Community in Howard County, Maryland, US

Paternal Gift Farm is a historic farm converted to an unincorporated community located in Howard County, Maryland, United States in the Highland, Maryland ZIP code of 20777. The Paternal Gift Farm, Inc is its homeowners' association, and all homeowners are members.

In 1803, Dr. Charles Alexander Warfield patented 510 acres under the name "Paternal Gift" to his son Gustavius. A colonial farmhouse was built circa 1860. The land originally belonged to Dr. Charles Alexander Warfield who patented the 510 acres to his son Gustavus Warfield. The Harding family of Howard County held the land until 1937, when Warwick Keegan acquired around 200 acres and the original farmhouse. Keegan modernized the house but died soon after, resulting in the sale of the land to Melvin and Prue Scheidt in 1946. The Scheidt family continued to use the land to farm cattle, horses, sheep, chickens and crops until 1995, at which point the land was developed.

Melvin and Prue Scheidt's daughter-in-law, Susan Scheidt, singlehandedly developed what is now the Paternal Gift Farm neighborhood. She sought to preserve the original farming nature of the property by putting 75% of the land into farmland preservation. That land is used to operate a horse boarding facility featuring seven barns, which funds upkeep of the community property. A series of crimes involving the cutting of horse tails followed on the farm shortly afterward. The original farm is now subdivided and reduced to 3.748 acres.

The Paternal Gift Farm development consists of 30 single family homes—28 new homes, the farm manager's home, and the original developer's home—on approximately 123 acre. The property rests on the land triangle made between Maryland Route 216 (Highland road), Maryland route 108, and Hall Shop Road.

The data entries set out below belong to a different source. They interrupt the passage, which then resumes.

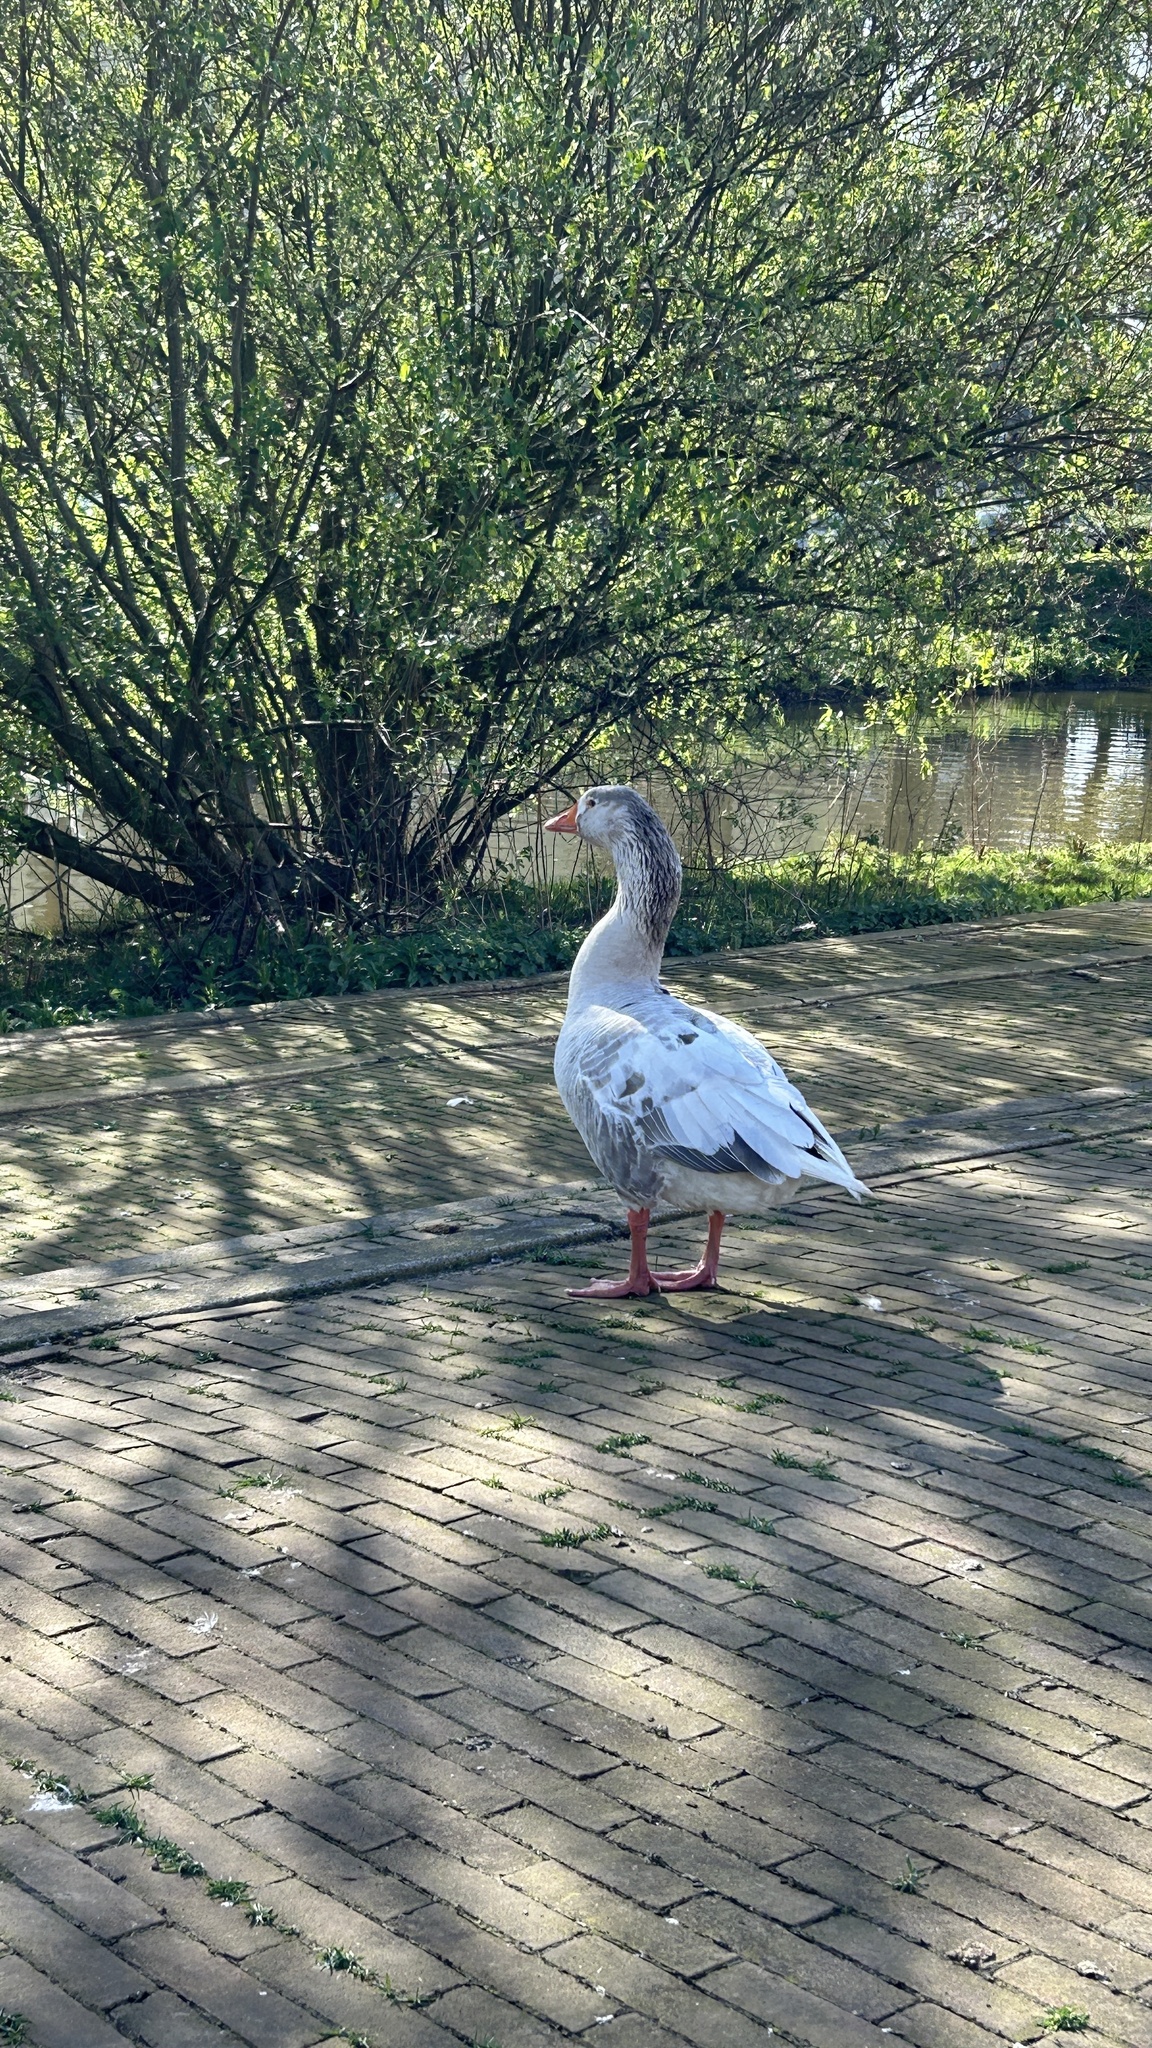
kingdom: Animalia
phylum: Chordata
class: Aves
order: Anseriformes
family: Anatidae
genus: Anser
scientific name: Anser
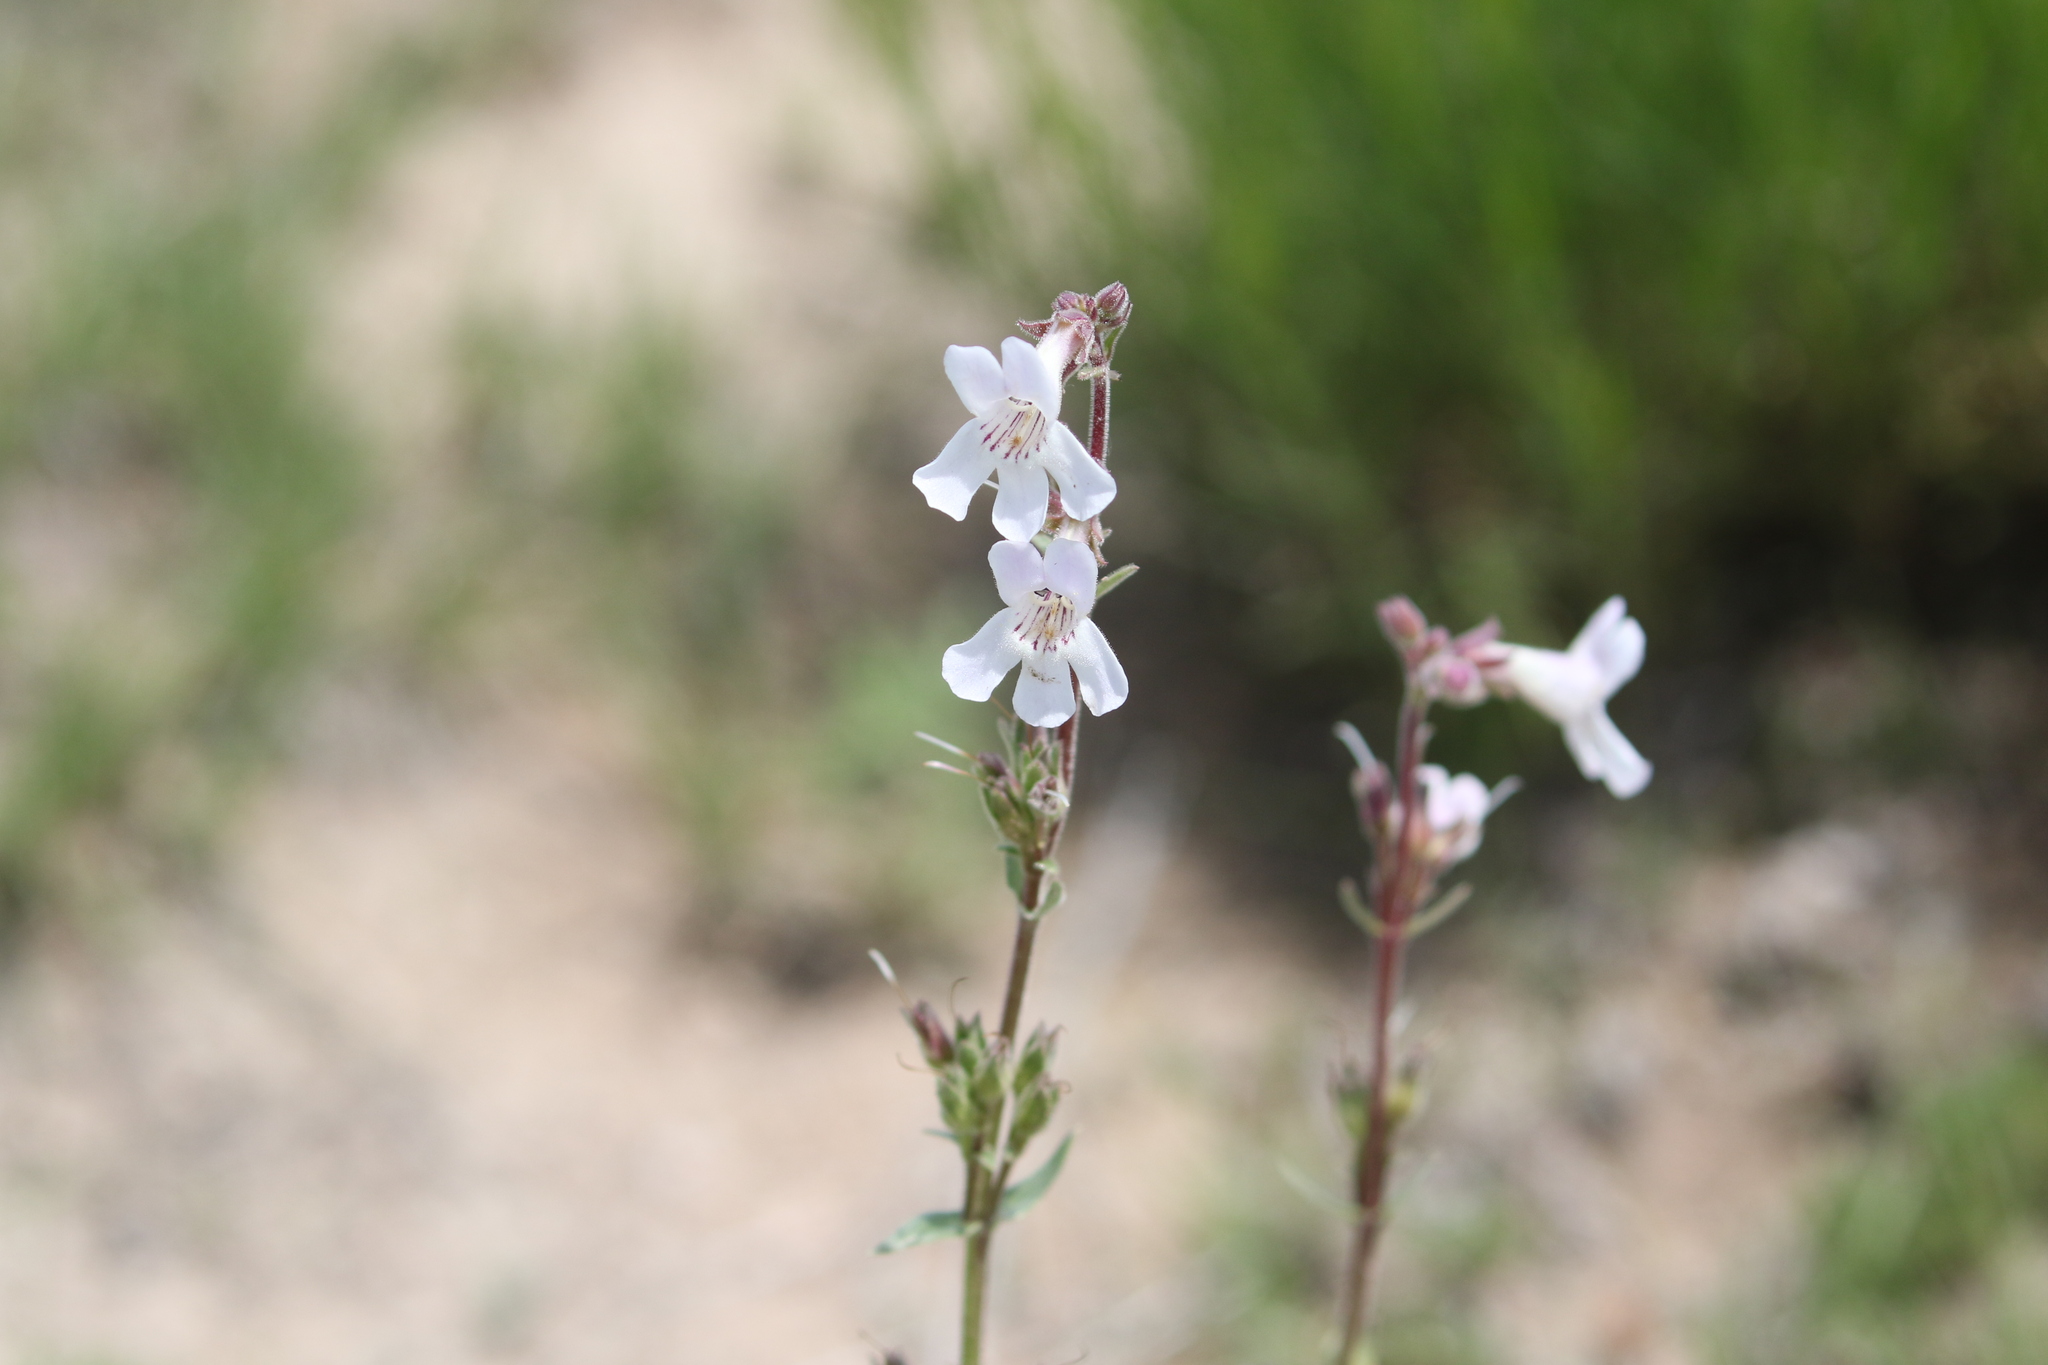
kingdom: Plantae
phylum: Tracheophyta
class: Magnoliopsida
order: Lamiales
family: Plantaginaceae
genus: Penstemon
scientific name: Penstemon albidus
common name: White beardtongue
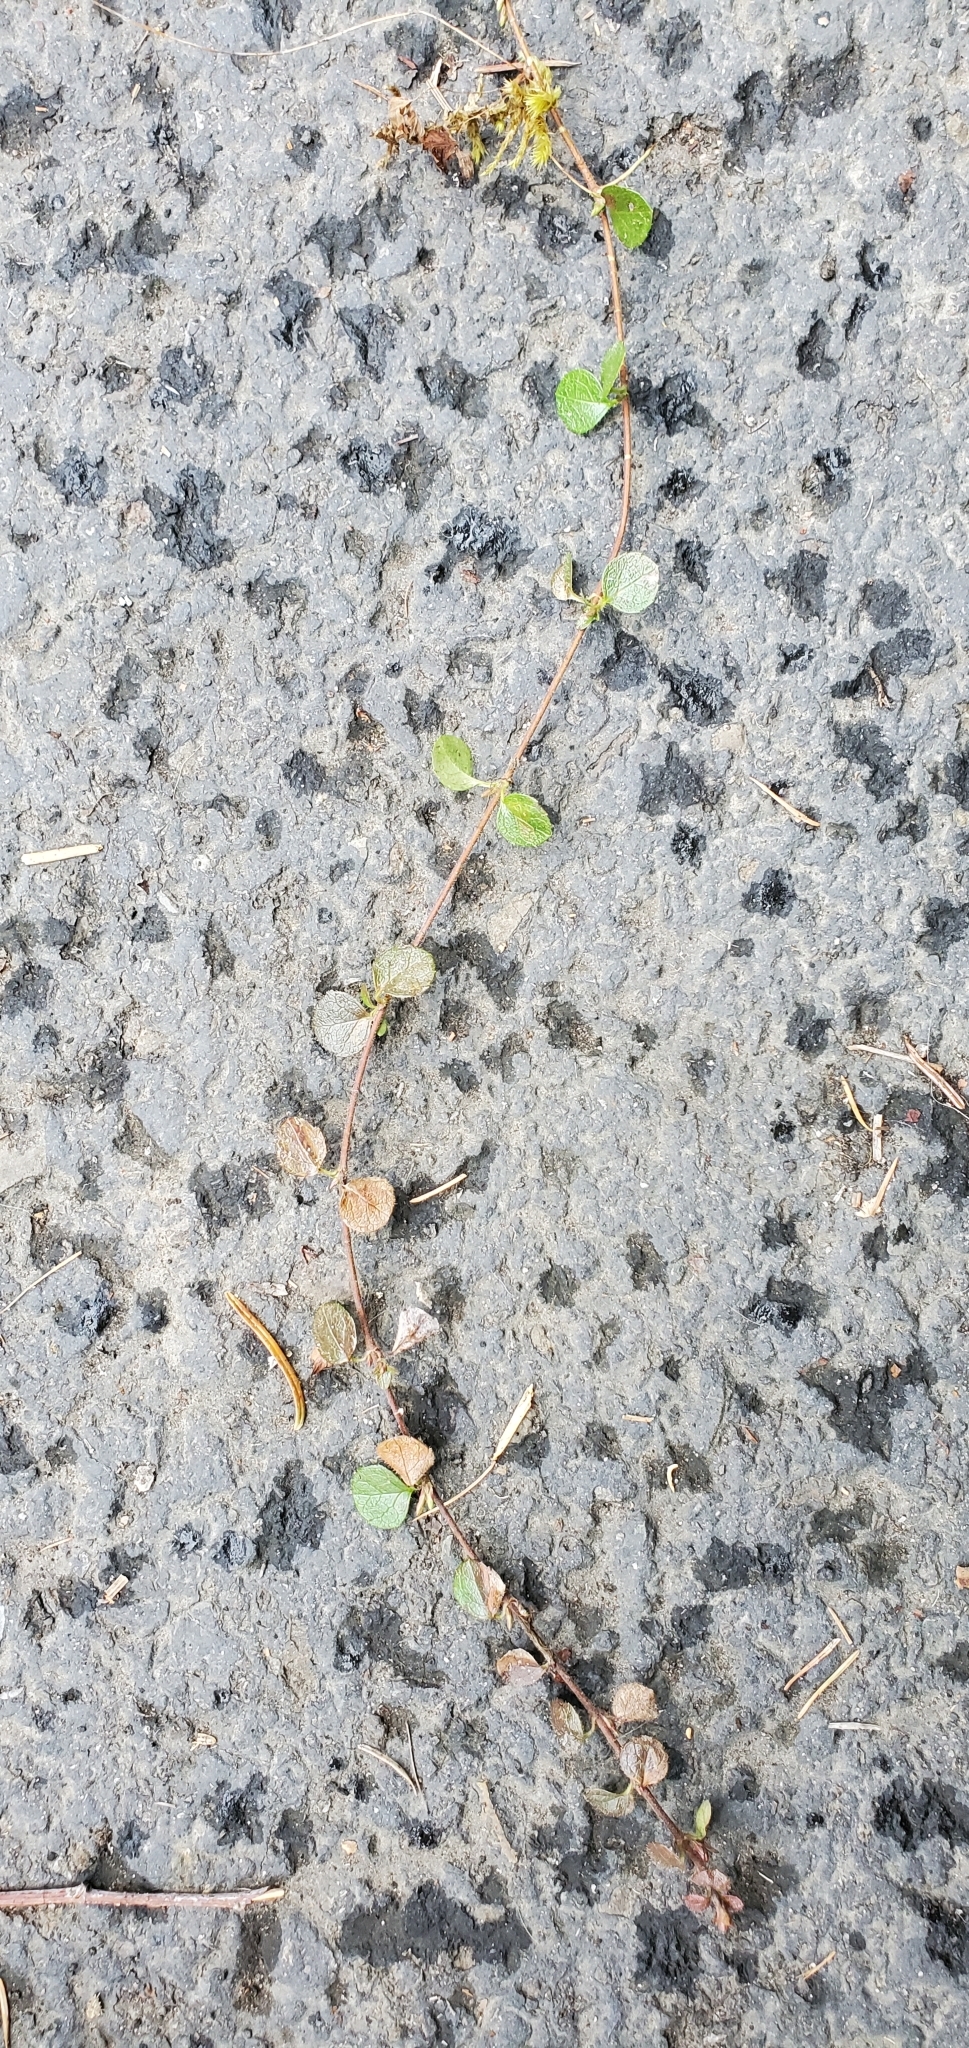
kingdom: Plantae
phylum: Tracheophyta
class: Magnoliopsida
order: Dipsacales
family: Caprifoliaceae
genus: Linnaea
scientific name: Linnaea borealis
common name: Twinflower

Paternal Gift Farm is the recipient of several state and national awards. In 1997, the Home Builders Association of Maryland presented Paternal Gift Farm with two awards: "1997 LDC Award of Excellence" for excellence in design, planning and construction of a small single family development, and the "1997 Overall Project of the Year."

Also in 1997, the National Association of Conservation Districts presented Paternal Gift Farm with the "Outstanding Cooperator Award" for the environmentally sensitive way in which the property is subdivided and for dedicated responsible land management.

The community was featured on an episode of Dream Builders in a segment called "Farms of Tomorrow".